Can you reconstruct what happened from the evidence alone, without access to the live system?

Does the evidence record include enough context to understand why the agent took each action — not just what it did?
Can a dispute about what happened be resolved using the evidence, or does resolution require trusting the vendor's interpretation?
Is the execution record self-contained, or does it reference external state that may have changed?
Can the sequence of actions be reconstructed in order, with timing?

Evidence that requires the originating system to interpret is not independently replayable.

6. Independent verification

Can any artifact from this system be verified by someone who does not trust the issuing system?

Are signatures or hashes present on execution records?
Are public keys published in a location the issuer does not control?
Can a third party confirm the timestamp is accurate without relying on the issuer's assertion?
Is there a verification path that does not require a live connection to the issuing system?

If every verification step terminates in "trust the vendor," the system has no independent verification.

Worked example: AutoOps

AutoOps is a fictional AI agent that runs infrastructure playbooks on operator request.

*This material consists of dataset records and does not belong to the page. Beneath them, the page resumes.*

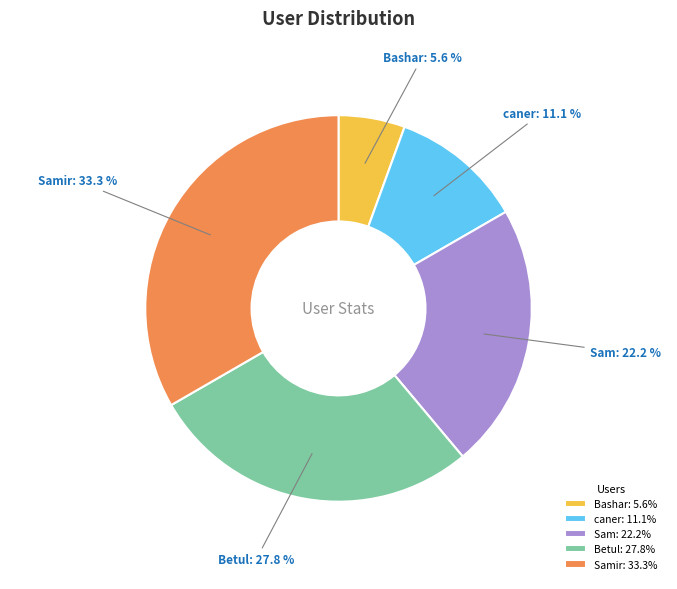

To the nearest percent, what is the difference between the largest and smallest slice percentages?

28%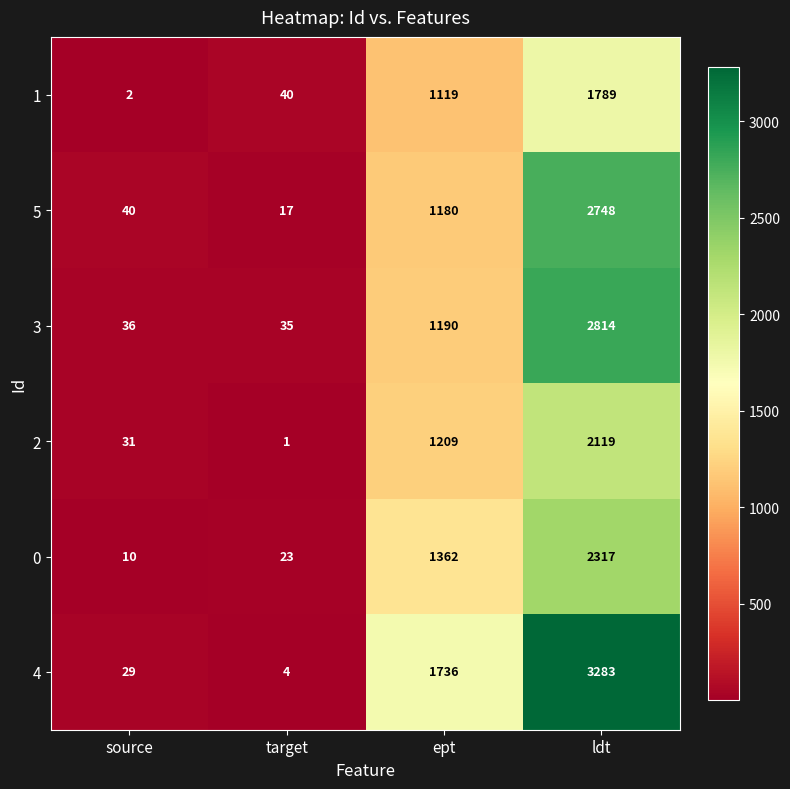

How many categories are shown in the chart?

4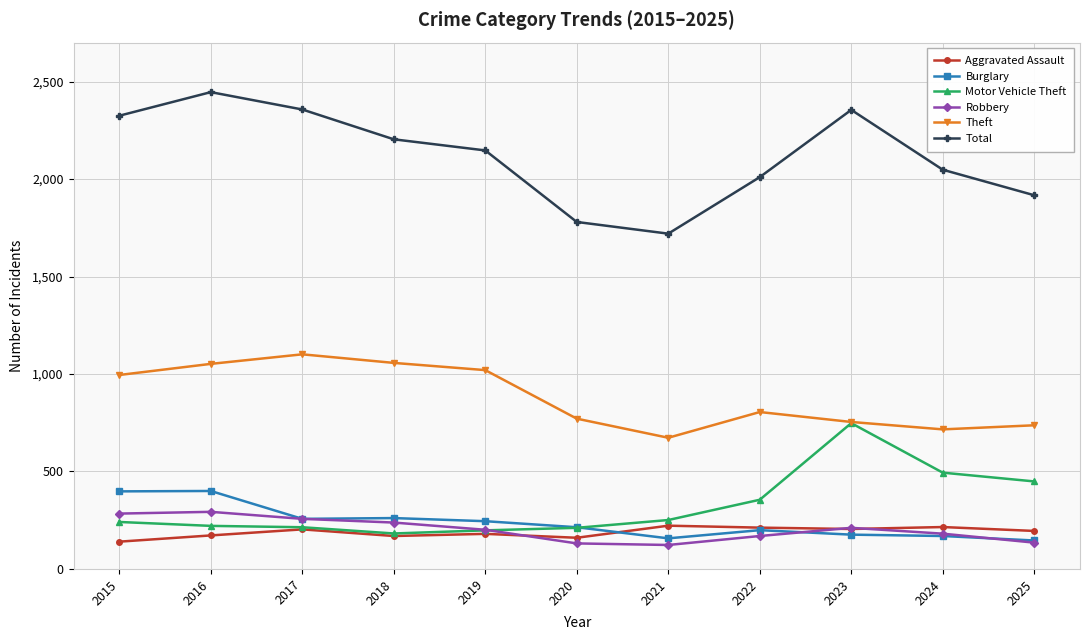

How many lines are shown in the chart?

6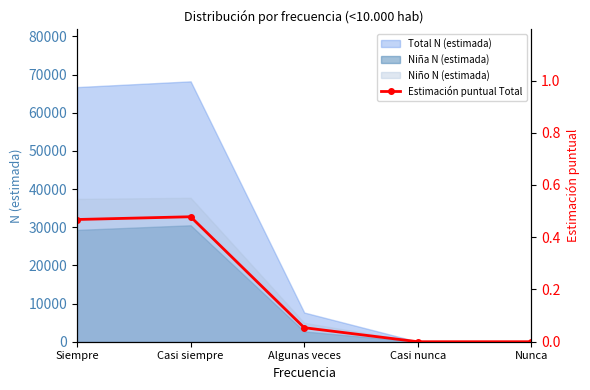

List the labels in order of value, smallest first.

Casi nunca, Nunca, Algunas veces, Siempre, Casi siempre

Dimension	What AutoOps claims	What it can prove	Gap
Authority boundary	All actions approved by policy engine	Policy engine logs are internal only	No external check that approval preceded execution
Scope enforcement	Scope defined per-playbook at session start	No per-call scope check in tool layer	Scope validated once; not enforced per tool call
Policy gates	All tool calls evaluated against policy	Policy evaluation logged in same system as execution	Policy change and behavior change are not independently correlated
Evidence completeness	Full execution record per run	Record is session summary, not per-call	Individual tool call inputs and parameters not captured
Replayability	Logs available on request	Logs require AutoOps portal to render	Dispute resolution depends on vendor's log rendering
Independent verification	Signed receipts issued	Public key hosted on AutoOps domain	Verifier must trust the issuer to obtain the key

Summary: AutoOps has documented governance and produces execution summaries. It does not independently enforce scope per call, does not separate policy evaluation from execution logging, and does not support verification without relying on the vendor.

Findings structure

Organize your findings consistently:

What the system claims — stated governance, policy enforcement, and evidence model
What the system can prove — what is cryptographically or independently verifiable
What the system assumes — trust assumptions that are not independently verifiable (runtime honesty, timestamp accuracy, scope fidelity)
Where the gaps are — claims that exceed what the evidence supports
What to watch — assumptions most likely to fail or be challenged in production

The principle

A production-ready AI agent system is not one that works correctly most of the time. It is one that can prove what happened, constrain what it can do, and fail safely when it goes wrong.